> Directive: Within the entries that follow, show each line where the word "ดชมว" occurs.

[Extracted records]
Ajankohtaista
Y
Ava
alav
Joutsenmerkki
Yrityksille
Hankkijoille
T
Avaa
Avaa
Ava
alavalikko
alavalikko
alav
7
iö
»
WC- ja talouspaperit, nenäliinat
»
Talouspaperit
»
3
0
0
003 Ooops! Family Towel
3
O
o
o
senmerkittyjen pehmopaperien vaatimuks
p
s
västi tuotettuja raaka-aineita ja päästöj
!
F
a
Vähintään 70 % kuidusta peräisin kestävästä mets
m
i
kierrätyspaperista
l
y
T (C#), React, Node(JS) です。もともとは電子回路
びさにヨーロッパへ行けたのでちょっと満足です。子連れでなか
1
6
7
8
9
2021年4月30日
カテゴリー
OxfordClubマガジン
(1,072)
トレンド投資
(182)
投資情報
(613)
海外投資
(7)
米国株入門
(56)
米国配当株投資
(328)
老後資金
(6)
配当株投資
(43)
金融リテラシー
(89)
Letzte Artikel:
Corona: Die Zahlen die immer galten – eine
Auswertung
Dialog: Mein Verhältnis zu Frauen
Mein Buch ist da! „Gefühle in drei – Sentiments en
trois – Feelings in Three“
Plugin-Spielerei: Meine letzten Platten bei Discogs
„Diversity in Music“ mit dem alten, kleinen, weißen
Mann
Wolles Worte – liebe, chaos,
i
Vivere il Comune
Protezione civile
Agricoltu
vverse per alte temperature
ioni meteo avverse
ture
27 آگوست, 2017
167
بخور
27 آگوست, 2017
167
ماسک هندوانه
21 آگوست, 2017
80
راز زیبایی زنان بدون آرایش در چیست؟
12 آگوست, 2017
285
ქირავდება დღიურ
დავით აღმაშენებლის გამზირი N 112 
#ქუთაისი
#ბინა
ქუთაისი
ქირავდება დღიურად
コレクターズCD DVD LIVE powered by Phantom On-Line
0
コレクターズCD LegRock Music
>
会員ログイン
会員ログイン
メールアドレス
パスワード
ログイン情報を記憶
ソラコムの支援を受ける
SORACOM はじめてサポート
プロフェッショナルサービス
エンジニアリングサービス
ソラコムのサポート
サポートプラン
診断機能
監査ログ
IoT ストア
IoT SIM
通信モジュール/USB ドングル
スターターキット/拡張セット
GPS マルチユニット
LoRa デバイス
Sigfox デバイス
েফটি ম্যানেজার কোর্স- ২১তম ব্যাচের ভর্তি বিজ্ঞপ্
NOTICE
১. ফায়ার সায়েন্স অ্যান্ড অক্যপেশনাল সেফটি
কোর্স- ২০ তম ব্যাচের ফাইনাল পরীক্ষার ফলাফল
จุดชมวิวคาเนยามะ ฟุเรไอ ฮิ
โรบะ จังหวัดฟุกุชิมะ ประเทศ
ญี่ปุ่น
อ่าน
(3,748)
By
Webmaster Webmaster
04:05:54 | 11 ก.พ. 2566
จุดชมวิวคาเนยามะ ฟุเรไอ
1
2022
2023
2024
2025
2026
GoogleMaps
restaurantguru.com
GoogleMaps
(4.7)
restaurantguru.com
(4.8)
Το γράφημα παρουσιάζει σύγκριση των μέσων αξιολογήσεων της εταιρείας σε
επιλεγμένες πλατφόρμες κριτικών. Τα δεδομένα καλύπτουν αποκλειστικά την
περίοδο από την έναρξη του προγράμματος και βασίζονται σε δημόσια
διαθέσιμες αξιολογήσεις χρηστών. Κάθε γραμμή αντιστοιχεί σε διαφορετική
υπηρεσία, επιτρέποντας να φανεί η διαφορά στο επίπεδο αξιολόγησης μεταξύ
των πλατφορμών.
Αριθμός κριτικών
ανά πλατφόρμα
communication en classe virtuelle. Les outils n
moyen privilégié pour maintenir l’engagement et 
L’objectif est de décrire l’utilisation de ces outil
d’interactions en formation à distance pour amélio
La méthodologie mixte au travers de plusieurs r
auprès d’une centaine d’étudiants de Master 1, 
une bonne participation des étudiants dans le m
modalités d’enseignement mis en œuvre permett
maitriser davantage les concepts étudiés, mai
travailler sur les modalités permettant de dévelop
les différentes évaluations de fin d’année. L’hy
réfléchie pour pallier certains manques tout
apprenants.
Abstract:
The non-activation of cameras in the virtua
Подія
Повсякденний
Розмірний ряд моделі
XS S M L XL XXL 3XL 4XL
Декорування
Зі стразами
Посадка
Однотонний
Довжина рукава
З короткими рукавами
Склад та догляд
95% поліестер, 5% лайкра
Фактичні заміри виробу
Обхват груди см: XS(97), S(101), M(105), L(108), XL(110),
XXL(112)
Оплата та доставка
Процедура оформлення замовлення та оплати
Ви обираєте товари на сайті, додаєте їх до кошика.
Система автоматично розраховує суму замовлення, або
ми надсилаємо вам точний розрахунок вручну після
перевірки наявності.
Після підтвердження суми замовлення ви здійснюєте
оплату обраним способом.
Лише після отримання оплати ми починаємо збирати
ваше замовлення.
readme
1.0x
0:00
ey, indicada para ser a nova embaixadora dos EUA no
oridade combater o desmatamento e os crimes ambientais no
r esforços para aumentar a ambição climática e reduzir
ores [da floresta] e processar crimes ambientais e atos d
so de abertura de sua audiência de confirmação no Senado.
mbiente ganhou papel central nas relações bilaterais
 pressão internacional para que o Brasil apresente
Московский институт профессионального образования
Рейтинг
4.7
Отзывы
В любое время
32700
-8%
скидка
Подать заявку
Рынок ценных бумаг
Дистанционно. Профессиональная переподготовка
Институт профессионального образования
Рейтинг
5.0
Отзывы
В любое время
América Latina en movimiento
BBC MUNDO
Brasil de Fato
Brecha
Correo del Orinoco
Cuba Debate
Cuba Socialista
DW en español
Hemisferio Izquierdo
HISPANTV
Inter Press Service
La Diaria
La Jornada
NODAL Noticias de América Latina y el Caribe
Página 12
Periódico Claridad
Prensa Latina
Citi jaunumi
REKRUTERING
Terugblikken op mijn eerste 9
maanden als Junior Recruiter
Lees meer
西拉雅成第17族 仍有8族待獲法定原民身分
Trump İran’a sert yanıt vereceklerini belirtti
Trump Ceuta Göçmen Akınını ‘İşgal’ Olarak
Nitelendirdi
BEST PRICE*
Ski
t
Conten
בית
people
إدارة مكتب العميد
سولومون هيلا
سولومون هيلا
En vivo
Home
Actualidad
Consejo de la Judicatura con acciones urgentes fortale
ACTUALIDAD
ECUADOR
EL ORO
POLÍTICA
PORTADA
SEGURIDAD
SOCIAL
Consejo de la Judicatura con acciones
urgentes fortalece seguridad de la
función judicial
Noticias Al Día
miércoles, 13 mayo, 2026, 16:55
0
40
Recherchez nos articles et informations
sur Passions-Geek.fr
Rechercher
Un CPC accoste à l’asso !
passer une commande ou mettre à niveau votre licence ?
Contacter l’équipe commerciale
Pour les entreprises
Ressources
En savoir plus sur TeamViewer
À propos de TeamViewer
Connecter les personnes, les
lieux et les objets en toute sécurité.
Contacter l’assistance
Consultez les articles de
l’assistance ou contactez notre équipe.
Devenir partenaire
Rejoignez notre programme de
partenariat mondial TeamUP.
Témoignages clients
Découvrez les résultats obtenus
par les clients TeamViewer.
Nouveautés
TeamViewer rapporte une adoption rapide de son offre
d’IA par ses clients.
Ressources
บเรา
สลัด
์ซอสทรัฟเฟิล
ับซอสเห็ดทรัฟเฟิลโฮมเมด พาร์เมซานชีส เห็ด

> Your response:
จุดชมวิวคาเนยามะ ฟุเรไอ ฮิ
จุดชมวิวคาเนยามะ ฟุเรไอ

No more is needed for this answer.